- [What you will do]
State, as a number alone, how many lines of the data contain the string "stroke".

- [Dataset excerpts]
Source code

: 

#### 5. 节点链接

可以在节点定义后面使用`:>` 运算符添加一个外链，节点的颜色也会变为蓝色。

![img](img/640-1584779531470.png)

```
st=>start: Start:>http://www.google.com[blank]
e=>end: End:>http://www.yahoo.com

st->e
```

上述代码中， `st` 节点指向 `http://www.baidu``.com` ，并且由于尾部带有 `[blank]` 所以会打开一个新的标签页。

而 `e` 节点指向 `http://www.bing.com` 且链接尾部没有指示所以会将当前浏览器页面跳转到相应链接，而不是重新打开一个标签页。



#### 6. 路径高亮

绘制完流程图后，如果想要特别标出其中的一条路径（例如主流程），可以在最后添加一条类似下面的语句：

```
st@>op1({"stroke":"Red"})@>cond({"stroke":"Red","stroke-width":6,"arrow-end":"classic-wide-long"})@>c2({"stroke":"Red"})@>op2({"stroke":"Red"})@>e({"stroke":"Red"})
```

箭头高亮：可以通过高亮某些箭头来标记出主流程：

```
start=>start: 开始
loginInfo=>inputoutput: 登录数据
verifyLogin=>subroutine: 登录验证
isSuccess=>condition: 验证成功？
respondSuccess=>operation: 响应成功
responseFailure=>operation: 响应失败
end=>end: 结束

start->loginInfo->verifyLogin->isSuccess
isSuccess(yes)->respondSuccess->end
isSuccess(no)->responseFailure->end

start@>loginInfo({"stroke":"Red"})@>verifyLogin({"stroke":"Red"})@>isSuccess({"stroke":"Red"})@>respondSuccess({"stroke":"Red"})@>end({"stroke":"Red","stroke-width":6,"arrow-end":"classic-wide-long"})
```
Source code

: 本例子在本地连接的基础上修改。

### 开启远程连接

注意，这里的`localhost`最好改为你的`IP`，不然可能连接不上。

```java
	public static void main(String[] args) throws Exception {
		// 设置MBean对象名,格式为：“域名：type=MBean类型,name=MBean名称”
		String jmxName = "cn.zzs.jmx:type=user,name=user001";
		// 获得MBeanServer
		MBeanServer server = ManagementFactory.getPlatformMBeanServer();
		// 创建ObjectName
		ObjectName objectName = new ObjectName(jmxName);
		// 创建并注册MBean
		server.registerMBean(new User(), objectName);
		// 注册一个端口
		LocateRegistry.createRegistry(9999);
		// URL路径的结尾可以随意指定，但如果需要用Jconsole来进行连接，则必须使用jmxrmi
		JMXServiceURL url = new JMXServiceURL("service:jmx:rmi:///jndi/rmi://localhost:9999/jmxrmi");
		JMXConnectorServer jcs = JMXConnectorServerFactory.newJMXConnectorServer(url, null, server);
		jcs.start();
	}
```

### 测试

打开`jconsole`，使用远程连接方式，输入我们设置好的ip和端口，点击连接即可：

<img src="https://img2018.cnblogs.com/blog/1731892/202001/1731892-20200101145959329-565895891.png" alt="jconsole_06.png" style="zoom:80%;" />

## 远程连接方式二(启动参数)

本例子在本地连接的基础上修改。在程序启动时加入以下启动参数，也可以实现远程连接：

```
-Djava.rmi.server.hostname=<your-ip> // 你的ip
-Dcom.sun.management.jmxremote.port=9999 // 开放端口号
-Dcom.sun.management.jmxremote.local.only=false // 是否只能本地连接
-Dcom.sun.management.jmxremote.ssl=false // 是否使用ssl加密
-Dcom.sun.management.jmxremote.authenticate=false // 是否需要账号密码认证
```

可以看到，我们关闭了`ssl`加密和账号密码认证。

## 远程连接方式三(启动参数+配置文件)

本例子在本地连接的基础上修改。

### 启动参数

- [Answer space]
2